Día de los Muertos is a Mesoamerican holiday, traditionally celebrated by indigenous people, that pays tribute to deceased loved ones. The first and second day of each November serves as a time for the spirits of deceased loved ones to come back and visit their living relatives. The dead are welcomed through altars made by their family, which often include items such as food, flowers, blankets or table runners, candles, calaveras — skulls — and a multitude of photos featuring the deceased loved ones. Each altar is unique and special, but they all share in an abundance of colors, pleasant smells and happy memories. 

Pacific University’s Hispanic Heritage Student Association (HHSA) created their annual altar for Día de los Muertos last week in celebration. Members came together to create paper flowers, calaveras and other decorations, as well as to assemble the altar, over a brief two days. Senior Alexander Ibarra, Vice President of HHSA says that the altar, for him, is a form of appreciation for Mexican culture and history. He said it’s a piece of identity to him, and that, “identity is what makes people human.” 

Ibarra’s favorite part of creating this altar was being able to spend time with other HHSA members. “Displays like this allow other cultural clubs to express their identity and allow others to appreciate their history,” he echoed. 

HHSA club advisor, professor Victor Rodriguez, also helped to see the altar come to life. He explained that altars give viewers a chance to think introspectively about their spirituality and to consider life’s meaning and purpose. 
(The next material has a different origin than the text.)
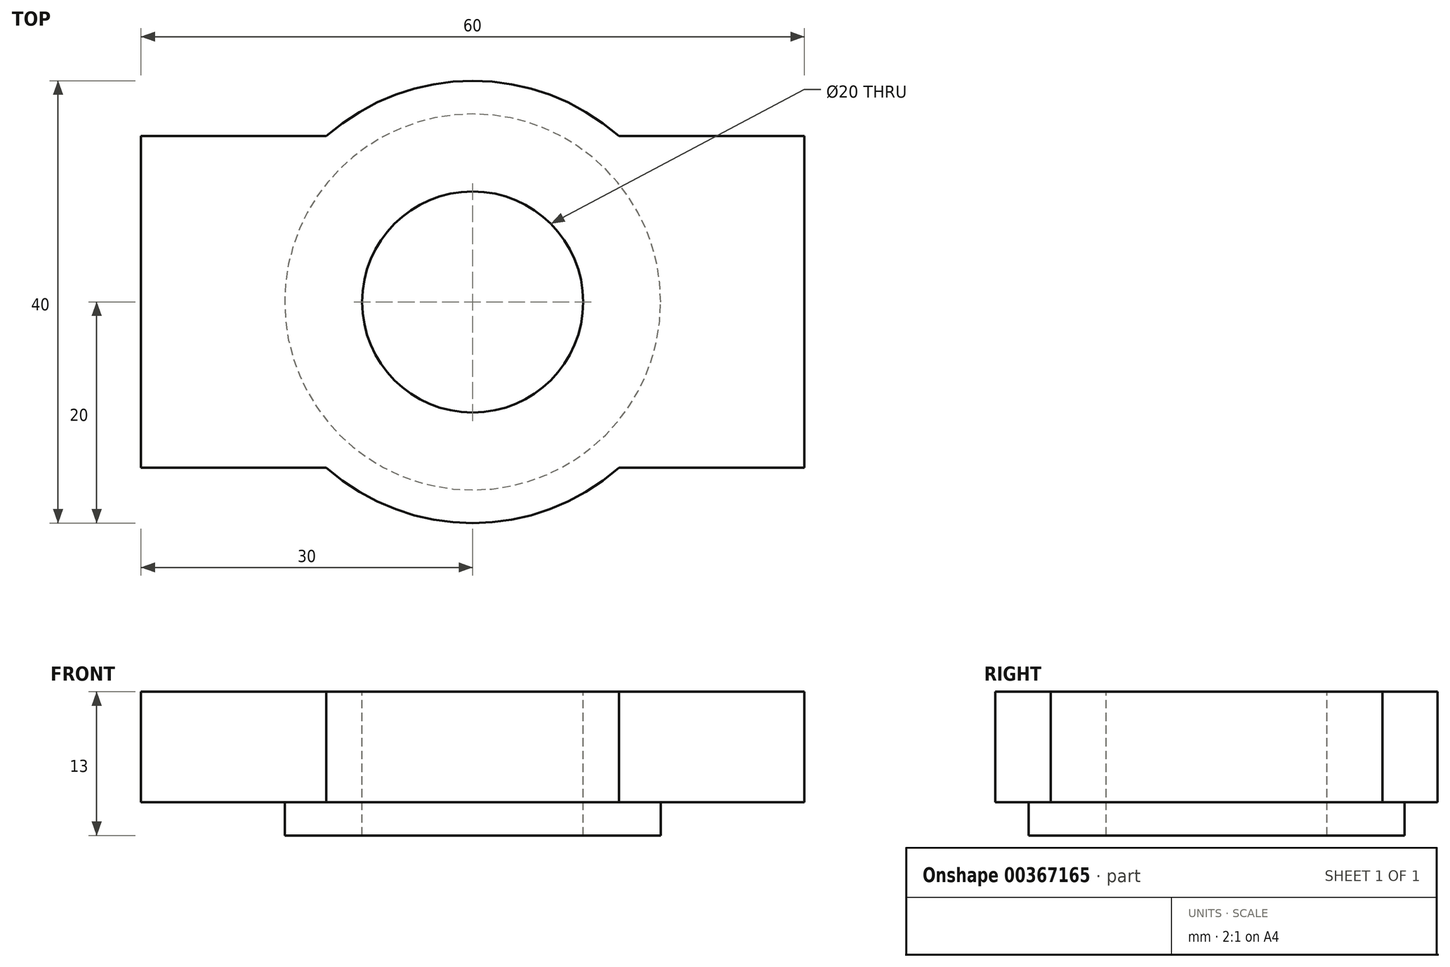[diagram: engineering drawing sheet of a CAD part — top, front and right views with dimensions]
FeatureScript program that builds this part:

“The altar allows you to see the spiritual part of life and death,” Rodriguez said. “It allows us to ask; what is the meaning of being together in memory?” 

His favorite part of helping the HHSA make an altar is being able to see how impactful this piece of culture can be, not only to Mexicans, but to people of all ethnic backgrounds. Students and faculty members interested in visiting and viewing the altar can find it located in the lobby of Scott Hall now until Monday, Nov. 11.